Without truth, the idea of peace is absurd. If we couldn’t trust the promises we make to one another, how could anyone sleep without at least one eye open?
According to Kant’s Categorical Imperative, if I will that people only tell me things I want to hear, instead of telling me the truth, I can never really trust anything they say. Community falls apart without trust. Peace is impossible without it.
But if I trust that people love me enough to tell me the truth—even though it’s sometimes hard to hear—that would be something to be a part of, wouldn’t it?
Wouldn’t we all love to be part of what Dr. Marin Luther King, Jr. called “the beloved community”—where trust born of honesty was the defining characteristic—where I could be who I really am, without fear that my honesty about myself would be thrown back in my face, without fear that someone was hatching a plan to shame me or run me out because of my religion, race, gender, my ethnicity, sexual orientation, or gender identity?
What if we could live together without fear of the ulterior motives behind someone else’s agenda, without fear that our differences must divide us—but that the amazing richness those differences introduce are the very thing we prize most?
If we could live together like that … wouldn’t the rest of the world be more inclined to listen when prophets and agitators talked about justice for the oppressed, compassion for the vulnerable, and peace for those in conflict?

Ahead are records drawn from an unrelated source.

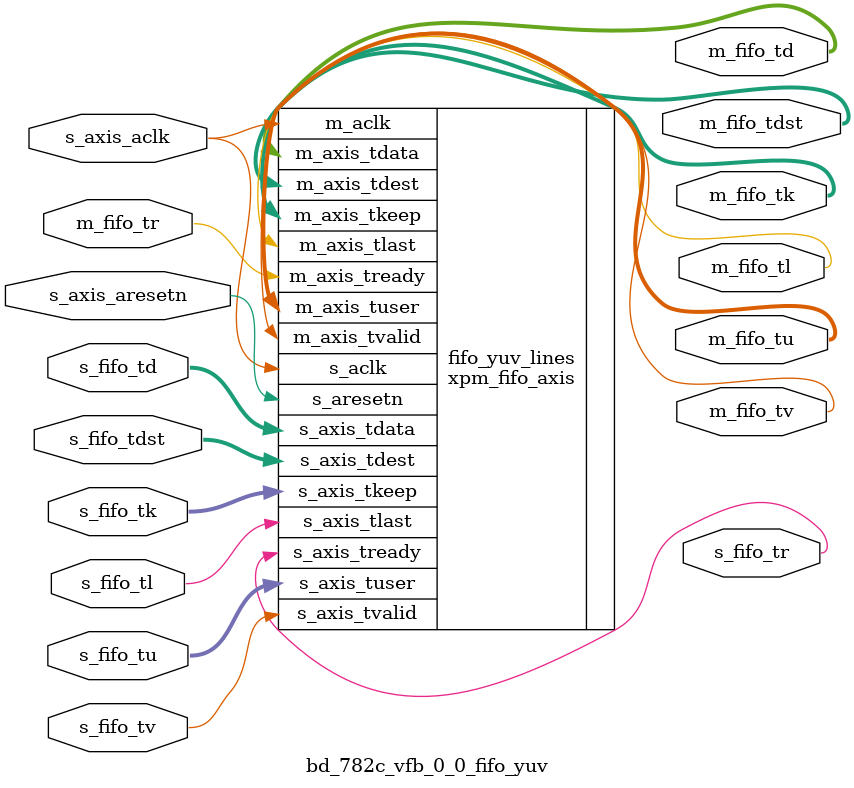
<source format=v>
`timescale 1ps/1ps
module bd_782c_vfb_0_0_fifo_yuv (
  input            s_axis_aclk    ,

  input         s_axis_aresetn ,
  output    s_fifo_tr      ,
  input     s_fifo_tv      ,
  input      [64-1:0]  s_fifo_td      ,
  input      [96-1:0]  s_fifo_tu      ,
  input      [4-1:0] s_fifo_tdst      ,
  input      [8-1:0] s_fifo_tk      ,
  input      s_fifo_tl      ,
  input     m_fifo_tr      ,
  output     m_fifo_tv      ,
  output   [64-1:0]   m_fifo_td      ,
  output   [4-1:0] m_fifo_tdst ,
  output   [96-1:0]  m_fifo_tu      ,
  output    [8-1:0] m_fifo_tk      ,
  output      m_fifo_tl      
);

xpm_fifo_axis#(
      .CLOCKING_MODE("common_clock"), // String
      .ECC_MODE("no_ecc"),            // String
      .FIFO_DEPTH(16),              // DECIMAL
      .FIFO_MEMORY_TYPE("distributed"),      // String
      .PACKET_FIFO("false"),          // String
      .PROG_EMPTY_THRESH(10),         // DECIMAL
      .PROG_FULL_THRESH(123),          // DECIMAL
      .RD_DATA_COUNT_WIDTH(1),        // DECIMAL
      .RELATED_CLOCKS(0),             // DECIMAL
      .SIM_ASSERT_CHK(0),             // DECIMAL; 0=disable simulation messages, 1=enable simulation messages
      .TDATA_WIDTH(64),               // DECIMAL
      .TDEST_WIDTH(4),                // DECIMAL
      .TUSER_WIDTH(96),                // DECIMAL
      .USE_ADV_FEATURES("1000"),      // String
      .WR_DATA_COUNT_WIDTH(1)         // DECIMAL
 ) fifo_yuv_lines(
  .s_aresetn         (s_axis_aresetn ),
  .m_aclk            (s_axis_aclk    ),
  .s_aclk            (s_axis_aclk    ),
  .s_axis_tready     (s_fifo_tr      ),
  .s_axis_tvalid     (s_fifo_tv      ),
  .s_axis_tdata      (s_fifo_td      ),
  .s_axis_tuser      (s_fifo_tu      ),
  .s_axis_tdest      (s_fifo_tdst      ),
  .s_axis_tkeep      (s_fifo_tk      ),
  .s_axis_tlast      (s_fifo_tl      ),
  .m_axis_tready     (m_fifo_tr      ),
  .m_axis_tvalid     (m_fifo_tv      ),
  .m_axis_tdata      (m_fifo_td      ),
  .m_axis_tdest      (m_fifo_tdst     ),
  .m_axis_tuser      (m_fifo_tu      ),
  .m_axis_tkeep      (m_fifo_tk      ),
  .m_axis_tlast      (m_fifo_tl      )
);
endmodule

</source>
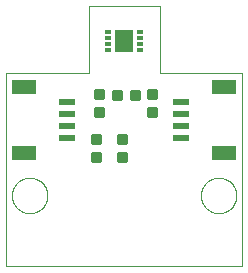
<source format=gtp>
G75*
%MOIN*%
%OFA0B0*%
%FSLAX25Y25*%
%IPPOS*%
%LPD*%
%AMOC8*
5,1,8,0,0,1.08239X$1,22.5*
%
%ADD10C,0.00100*%
%ADD11C,0.00000*%
%ADD12C,0.00875*%
%ADD13R,0.05315X0.02362*%
%ADD14R,0.07874X0.04724*%
%ADD15R,0.06102X0.07283*%
%ADD16R,0.02362X0.01181*%
D10*
X0011938Y0001701D02*
X0011938Y0066268D01*
X0039498Y0066268D01*
X0039498Y0088315D01*
X0063120Y0088315D01*
X0063120Y0066268D01*
X0090679Y0066268D01*
X0090679Y0001701D01*
X0011938Y0001701D01*
D11*
X0013906Y0025323D02*
X0013908Y0025476D01*
X0013914Y0025630D01*
X0013924Y0025783D01*
X0013938Y0025935D01*
X0013956Y0026088D01*
X0013978Y0026239D01*
X0014003Y0026390D01*
X0014033Y0026541D01*
X0014067Y0026691D01*
X0014104Y0026839D01*
X0014145Y0026987D01*
X0014190Y0027133D01*
X0014239Y0027279D01*
X0014292Y0027423D01*
X0014348Y0027565D01*
X0014408Y0027706D01*
X0014472Y0027846D01*
X0014539Y0027984D01*
X0014610Y0028120D01*
X0014685Y0028254D01*
X0014762Y0028386D01*
X0014844Y0028516D01*
X0014928Y0028644D01*
X0015016Y0028770D01*
X0015107Y0028893D01*
X0015201Y0029014D01*
X0015299Y0029132D01*
X0015399Y0029248D01*
X0015503Y0029361D01*
X0015609Y0029472D01*
X0015718Y0029580D01*
X0015830Y0029685D01*
X0015944Y0029786D01*
X0016062Y0029885D01*
X0016181Y0029981D01*
X0016303Y0030074D01*
X0016428Y0030163D01*
X0016555Y0030250D01*
X0016684Y0030332D01*
X0016815Y0030412D01*
X0016948Y0030488D01*
X0017083Y0030561D01*
X0017220Y0030630D01*
X0017359Y0030695D01*
X0017499Y0030757D01*
X0017641Y0030815D01*
X0017784Y0030870D01*
X0017929Y0030921D01*
X0018075Y0030968D01*
X0018222Y0031011D01*
X0018370Y0031050D01*
X0018519Y0031086D01*
X0018669Y0031117D01*
X0018820Y0031145D01*
X0018971Y0031169D01*
X0019124Y0031189D01*
X0019276Y0031205D01*
X0019429Y0031217D01*
X0019582Y0031225D01*
X0019735Y0031229D01*
X0019889Y0031229D01*
X0020042Y0031225D01*
X0020195Y0031217D01*
X0020348Y0031205D01*
X0020500Y0031189D01*
X0020653Y0031169D01*
X0020804Y0031145D01*
X0020955Y0031117D01*
X0021105Y0031086D01*
X0021254Y0031050D01*
X0021402Y0031011D01*
X0021549Y0030968D01*
X0021695Y0030921D01*
X0021840Y0030870D01*
X0021983Y0030815D01*
X0022125Y0030757D01*
X0022265Y0030695D01*
X0022404Y0030630D01*
X0022541Y0030561D01*
X0022676Y0030488D01*
X0022809Y0030412D01*
X0022940Y0030332D01*
X0023069Y0030250D01*
X0023196Y0030163D01*
X0023321Y0030074D01*
X0023443Y0029981D01*
X0023562Y0029885D01*
X0023680Y0029786D01*
X0023794Y0029685D01*
X0023906Y0029580D01*
X0024015Y0029472D01*
X0024121Y0029361D01*
X0024225Y0029248D01*
X0024325Y0029132D01*
X0024423Y0029014D01*
X0024517Y0028893D01*
X0024608Y0028770D01*
X0024696Y0028644D01*
X0024780Y0028516D01*
X0024862Y0028386D01*
X0024939Y0028254D01*
X0025014Y0028120D01*
X0025085Y0027984D01*
X0025152Y0027846D01*
X0025216Y0027706D01*
X0025276Y0027565D01*
X0025332Y0027423D01*
X0025385Y0027279D01*
X0025434Y0027133D01*
X0025479Y0026987D01*
X0025520Y0026839D01*
X0025557Y0026691D01*
X0025591Y0026541D01*
X0025621Y0026390D01*
X0025646Y0026239D01*
X0025668Y0026088D01*
X0025686Y0025935D01*
X0025700Y0025783D01*
X0025710Y0025630D01*
X0025716Y0025476D01*
X0025718Y0025323D01*
X0025716Y0025170D01*
X0025710Y0025016D01*
X0025700Y0024863D01*
X0025686Y0024711D01*
X0025668Y0024558D01*
X0025646Y0024407D01*
X0025621Y0024256D01*
X0025591Y0024105D01*
X0025557Y0023955D01*
X0025520Y0023807D01*
X0025479Y0023659D01*
X0025434Y0023513D01*
X0025385Y0023367D01*
X0025332Y0023223D01*
X0025276Y0023081D01*
X0025216Y0022940D01*
X0025152Y0022800D01*
X0025085Y0022662D01*
X0025014Y0022526D01*
X0024939Y0022392D01*
X0024862Y0022260D01*
X0024780Y0022130D01*
X0024696Y0022002D01*
X0024608Y0021876D01*
X0024517Y0021753D01*
X0024423Y0021632D01*
X0024325Y0021514D01*
X0024225Y0021398D01*
X0024121Y0021285D01*
X0024015Y0021174D01*
X0023906Y0021066D01*
X0023794Y0020961D01*
X0023680Y0020860D01*
X0023562Y0020761D01*
X0023443Y0020665D01*
X0023321Y0020572D01*
X0023196Y0020483D01*
X0023069Y0020396D01*
X0022940Y0020314D01*
X0022809Y0020234D01*
X0022676Y0020158D01*
X0022541Y0020085D01*
X0022404Y0020016D01*
X0022265Y0019951D01*
X0022125Y0019889D01*
X0021983Y0019831D01*
X0021840Y0019776D01*
X0021695Y0019725D01*
X0021549Y0019678D01*
X0021402Y0019635D01*
X0021254Y0019596D01*
X0021105Y0019560D01*
X0020955Y0019529D01*
X0020804Y0019501D01*
X0020653Y0019477D01*
X0020500Y0019457D01*
X0020348Y0019441D01*
X0020195Y0019429D01*
X0020042Y0019421D01*
X0019889Y0019417D01*
X0019735Y0019417D01*
X0019582Y0019421D01*
X0019429Y0019429D01*
X0019276Y0019441D01*
X0019124Y0019457D01*
X0018971Y0019477D01*
X0018820Y0019501D01*
X0018669Y0019529D01*
X0018519Y0019560D01*
X0018370Y0019596D01*
X0018222Y0019635D01*
X0018075Y0019678D01*
X0017929Y0019725D01*
X0017784Y0019776D01*
X0017641Y0019831D01*
X0017499Y0019889D01*
X0017359Y0019951D01*
X0017220Y0020016D01*
X0017083Y0020085D01*
X0016948Y0020158D01*
X0016815Y0020234D01*
X0016684Y0020314D01*
X0016555Y0020396D01*
X0016428Y0020483D01*
X0016303Y0020572D01*
X0016181Y0020665D01*
X0016062Y0020761D01*
X0015944Y0020860D01*
X0015830Y0020961D01*
X0015718Y0021066D01*
X0015609Y0021174D01*
X0015503Y0021285D01*
X0015399Y0021398D01*
X0015299Y0021514D01*
X0015201Y0021632D01*
X0015107Y0021753D01*
X0015016Y0021876D01*
X0014928Y0022002D01*
X0014844Y0022130D01*
X0014762Y0022260D01*
X0014685Y0022392D01*
X0014610Y0022526D01*
X0014539Y0022662D01*
X0014472Y0022800D01*
X0014408Y0022940D01*
X0014348Y0023081D01*
X0014292Y0023223D01*
X0014239Y0023367D01*
X0014190Y0023513D01*
X0014145Y0023659D01*
X0014104Y0023807D01*
X0014067Y0023955D01*
X0014033Y0024105D01*
X0014003Y0024256D01*
X0013978Y0024407D01*
X0013956Y0024558D01*
X0013938Y0024711D01*
X0013924Y0024863D01*
X0013914Y0025016D01*
X0013908Y0025170D01*
X0013906Y0025323D01*
X0076899Y0025323D02*
X0076901Y0025476D01*
X0076907Y0025630D01*
X0076917Y0025783D01*
X0076931Y0025935D01*
X0076949Y0026088D01*
X0076971Y0026239D01*
X0076996Y0026390D01*
X0077026Y0026541D01*
X0077060Y0026691D01*
X0077097Y0026839D01*
X0077138Y0026987D01*
X0077183Y0027133D01*
X0077232Y0027279D01*
X0077285Y0027423D01*
X0077341Y0027565D01*
X0077401Y0027706D01*
X0077465Y0027846D01*
X0077532Y0027984D01*
X0077603Y0028120D01*
X0077678Y0028254D01*
X0077755Y0028386D01*
X0077837Y0028516D01*
X0077921Y0028644D01*
X0078009Y0028770D01*
X0078100Y0028893D01*
X0078194Y0029014D01*
X0078292Y0029132D01*
X0078392Y0029248D01*
X0078496Y0029361D01*
X0078602Y0029472D01*
X0078711Y0029580D01*
X0078823Y0029685D01*
X0078937Y0029786D01*
X0079055Y0029885D01*
X0079174Y0029981D01*
X0079296Y0030074D01*
X0079421Y0030163D01*
X0079548Y0030250D01*
X0079677Y0030332D01*
X0079808Y0030412D01*
X0079941Y0030488D01*
X0080076Y0030561D01*
X0080213Y0030630D01*
X0080352Y0030695D01*
X0080492Y0030757D01*
X0080634Y0030815D01*
X0080777Y0030870D01*
X0080922Y0030921D01*
X0081068Y0030968D01*
X0081215Y0031011D01*
X0081363Y0031050D01*
X0081512Y0031086D01*
X0081662Y0031117D01*
X0081813Y0031145D01*
X0081964Y0031169D01*
X0082117Y0031189D01*
X0082269Y0031205D01*
X0082422Y0031217D01*
X0082575Y0031225D01*
X0082728Y0031229D01*
X0082882Y0031229D01*
X0083035Y0031225D01*
X0083188Y0031217D01*
X0083341Y0031205D01*
X0083493Y0031189D01*
X0083646Y0031169D01*
X0083797Y0031145D01*
X0083948Y0031117D01*
X0084098Y0031086D01*
X0084247Y0031050D01*
X0084395Y0031011D01*
X0084542Y0030968D01*
X0084688Y0030921D01*
X0084833Y0030870D01*
X0084976Y0030815D01*
X0085118Y0030757D01*
X0085258Y0030695D01*
X0085397Y0030630D01*
X0085534Y0030561D01*
X0085669Y0030488D01*
X0085802Y0030412D01*
X0085933Y0030332D01*
X0086062Y0030250D01*
X0086189Y0030163D01*
X0086314Y0030074D01*
X0086436Y0029981D01*
X0086555Y0029885D01*
X0086673Y0029786D01*
X0086787Y0029685D01*
X0086899Y0029580D01*
X0087008Y0029472D01*
X0087114Y0029361D01*
X0087218Y0029248D01*
X0087318Y0029132D01*
X0087416Y0029014D01*
X0087510Y0028893D01*
X0087601Y0028770D01*
X0087689Y0028644D01*
X0087773Y0028516D01*
X0087855Y0028386D01*
X0087932Y0028254D01*
X0088007Y0028120D01*
X0088078Y0027984D01*
X0088145Y0027846D01*
X0088209Y0027706D01*
X0088269Y0027565D01*
X0088325Y0027423D01*
X0088378Y0027279D01*
X0088427Y0027133D01*
X0088472Y0026987D01*
X0088513Y0026839D01*
X0088550Y0026691D01*
X0088584Y0026541D01*
X0088614Y0026390D01*
X0088639Y0026239D01*
X0088661Y0026088D01*
X0088679Y0025935D01*
X0088693Y0025783D01*
X0088703Y0025630D01*
X0088709Y0025476D01*
X0088711Y0025323D01*
X0088709Y0025170D01*
X0088703Y0025016D01*
X0088693Y0024863D01*
X0088679Y0024711D01*
X0088661Y0024558D01*
X0088639Y0024407D01*
X0088614Y0024256D01*
X0088584Y0024105D01*
X0088550Y0023955D01*
X0088513Y0023807D01*
X0088472Y0023659D01*
X0088427Y0023513D01*
X0088378Y0023367D01*
X0088325Y0023223D01*
X0088269Y0023081D01*
X0088209Y0022940D01*
X0088145Y0022800D01*
X0088078Y0022662D01*
X0088007Y0022526D01*
X0087932Y0022392D01*
X0087855Y0022260D01*
X0087773Y0022130D01*
X0087689Y0022002D01*
X0087601Y0021876D01*
X0087510Y0021753D01*
X0087416Y0021632D01*
X0087318Y0021514D01*
X0087218Y0021398D01*
X0087114Y0021285D01*
X0087008Y0021174D01*
X0086899Y0021066D01*
X0086787Y0020961D01*
X0086673Y0020860D01*
X0086555Y0020761D01*
X0086436Y0020665D01*
X0086314Y0020572D01*
X0086189Y0020483D01*
X0086062Y0020396D01*
X0085933Y0020314D01*
X0085802Y0020234D01*
X0085669Y0020158D01*
X0085534Y0020085D01*
X0085397Y0020016D01*
X0085258Y0019951D01*
X0085118Y0019889D01*
X0084976Y0019831D01*
X0084833Y0019776D01*
X0084688Y0019725D01*
X0084542Y0019678D01*
X0084395Y0019635D01*
X0084247Y0019596D01*
X0084098Y0019560D01*
X0083948Y0019529D01*
X0083797Y0019501D01*
X0083646Y0019477D01*
X0083493Y0019457D01*
X0083341Y0019441D01*
X0083188Y0019429D01*
X0083035Y0019421D01*
X0082882Y0019417D01*
X0082728Y0019417D01*
X0082575Y0019421D01*
X0082422Y0019429D01*
X0082269Y0019441D01*
X0082117Y0019457D01*
X0081964Y0019477D01*
X0081813Y0019501D01*
X0081662Y0019529D01*
X0081512Y0019560D01*
X0081363Y0019596D01*
X0081215Y0019635D01*
X0081068Y0019678D01*
X0080922Y0019725D01*
X0080777Y0019776D01*
X0080634Y0019831D01*
X0080492Y0019889D01*
X0080352Y0019951D01*
X0080213Y0020016D01*
X0080076Y0020085D01*
X0079941Y0020158D01*
X0079808Y0020234D01*
X0079677Y0020314D01*
X0079548Y0020396D01*
X0079421Y0020483D01*
X0079296Y0020572D01*
X0079174Y0020665D01*
X0079055Y0020761D01*
X0078937Y0020860D01*
X0078823Y0020961D01*
X0078711Y0021066D01*
X0078602Y0021174D01*
X0078496Y0021285D01*
X0078392Y0021398D01*
X0078292Y0021514D01*
X0078194Y0021632D01*
X0078100Y0021753D01*
X0078009Y0021876D01*
X0077921Y0022002D01*
X0077837Y0022130D01*
X0077755Y0022260D01*
X0077678Y0022392D01*
X0077603Y0022526D01*
X0077532Y0022662D01*
X0077465Y0022800D01*
X0077401Y0022940D01*
X0077341Y0023081D01*
X0077285Y0023223D01*
X0077232Y0023367D01*
X0077183Y0023513D01*
X0077138Y0023659D01*
X0077097Y0023807D01*
X0077060Y0023955D01*
X0077026Y0024105D01*
X0076996Y0024256D01*
X0076971Y0024407D01*
X0076949Y0024558D01*
X0076931Y0024711D01*
X0076917Y0024863D01*
X0076907Y0025016D01*
X0076901Y0025170D01*
X0076899Y0025323D01*
D12*
X0049125Y0036888D02*
X0049125Y0039514D01*
X0051751Y0039514D01*
X0051751Y0036888D01*
X0049125Y0036888D01*
X0049125Y0037719D02*
X0051751Y0037719D01*
X0051751Y0038550D02*
X0049125Y0038550D01*
X0049125Y0039381D02*
X0051751Y0039381D01*
X0049125Y0042888D02*
X0049125Y0045514D01*
X0051751Y0045514D01*
X0051751Y0042888D01*
X0049125Y0042888D01*
X0049125Y0043719D02*
X0051751Y0043719D01*
X0051751Y0044550D02*
X0049125Y0044550D01*
X0049125Y0045381D02*
X0051751Y0045381D01*
X0059301Y0051800D02*
X0059301Y0054426D01*
X0061927Y0054426D01*
X0061927Y0051800D01*
X0059301Y0051800D01*
X0059301Y0052631D02*
X0061927Y0052631D01*
X0061927Y0053462D02*
X0059301Y0053462D01*
X0059301Y0054293D02*
X0061927Y0054293D01*
X0059301Y0057800D02*
X0059301Y0060426D01*
X0061927Y0060426D01*
X0061927Y0057800D01*
X0059301Y0057800D01*
X0059301Y0058631D02*
X0061927Y0058631D01*
X0061927Y0059462D02*
X0059301Y0059462D01*
X0059301Y0060293D02*
X0061927Y0060293D01*
X0056196Y0057588D02*
X0053570Y0057588D01*
X0053570Y0060214D01*
X0056196Y0060214D01*
X0056196Y0057588D01*
X0056196Y0058419D02*
X0053570Y0058419D01*
X0053570Y0059250D02*
X0056196Y0059250D01*
X0056196Y0060081D02*
X0053570Y0060081D01*
X0050196Y0057588D02*
X0047570Y0057588D01*
X0047570Y0060214D01*
X0050196Y0060214D01*
X0050196Y0057588D01*
X0050196Y0058419D02*
X0047570Y0058419D01*
X0047570Y0059250D02*
X0050196Y0059250D01*
X0050196Y0060081D02*
X0047570Y0060081D01*
X0044251Y0060414D02*
X0044251Y0057788D01*
X0041625Y0057788D01*
X0041625Y0060414D01*
X0044251Y0060414D01*
X0044251Y0058619D02*
X0041625Y0058619D01*
X0041625Y0059450D02*
X0044251Y0059450D01*
X0044251Y0060281D02*
X0041625Y0060281D01*
X0044251Y0054414D02*
X0044251Y0051788D01*
X0041625Y0051788D01*
X0041625Y0054414D01*
X0044251Y0054414D01*
X0044251Y0052619D02*
X0041625Y0052619D01*
X0041625Y0053450D02*
X0044251Y0053450D01*
X0044251Y0054281D02*
X0041625Y0054281D01*
X0040725Y0045514D02*
X0040725Y0042888D01*
X0040725Y0045514D02*
X0043351Y0045514D01*
X0043351Y0042888D01*
X0040725Y0042888D01*
X0040725Y0043719D02*
X0043351Y0043719D01*
X0043351Y0044550D02*
X0040725Y0044550D01*
X0040725Y0045381D02*
X0043351Y0045381D01*
X0040725Y0039514D02*
X0040725Y0036888D01*
X0040725Y0039514D02*
X0043351Y0039514D01*
X0043351Y0036888D01*
X0040725Y0036888D01*
X0040725Y0037719D02*
X0043351Y0037719D01*
X0043351Y0038550D02*
X0040725Y0038550D01*
X0040725Y0039381D02*
X0043351Y0039381D01*
D13*
X0032411Y0044614D03*
X0032411Y0048551D03*
X0032411Y0052488D03*
X0032411Y0056425D03*
X0070206Y0056425D03*
X0070206Y0052488D03*
X0070206Y0048551D03*
X0070206Y0044614D03*
D14*
X0084675Y0039496D03*
X0084675Y0061543D03*
X0017942Y0061543D03*
X0017942Y0039496D03*
D15*
X0051309Y0076701D03*
D16*
X0056623Y0077685D03*
X0056623Y0075717D03*
X0056623Y0073748D03*
X0056623Y0079654D03*
X0045994Y0079654D03*
X0045994Y0077685D03*
X0045994Y0075717D03*
X0045994Y0073748D03*
M02*

</source>
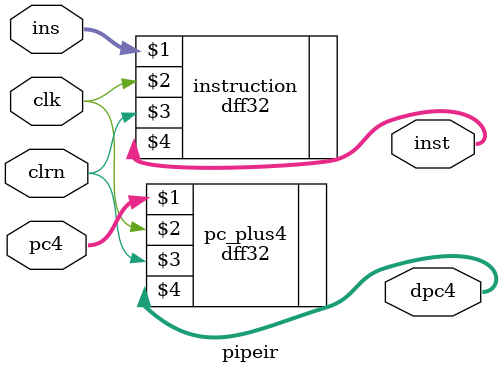
<source format=v>
`timescale 1ns / 1ps
module pipeir(pc4,ins,clk,clrn,dpc4,inst
    );
	 input [31:0] pc4,ins;
	 input clk,clrn;
	 output [31:0] dpc4,inst;
	 dff32 pc_plus4 (pc4,clk,clrn,dpc4);
	 dff32 instruction (ins,clk,clrn,inst);
endmodule

</source>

If together we inspired the kind of trust that could withstand the forces of division, wouldn’t our voices be more easily heard when we talk about a peace that welcomes the stranger, embraces the rejected, and loves those who’ve too often felt unloved—a peace that stands confidently against the voices of hatred and fear?
If we could see in our different religious expressions a source of strength and beauty, instead of a threat to an imagined, sentimentalized world of privilege where white Christian heterosexual cis-gendered males always make the rules for everybody else—wouldn’t talk of peace be more truthful, hopeful?
If those who truly desire peace at this special time of year could be that kind of community, we wouldn’t need membership cards—all we’d need are open doors and enough seats around the table.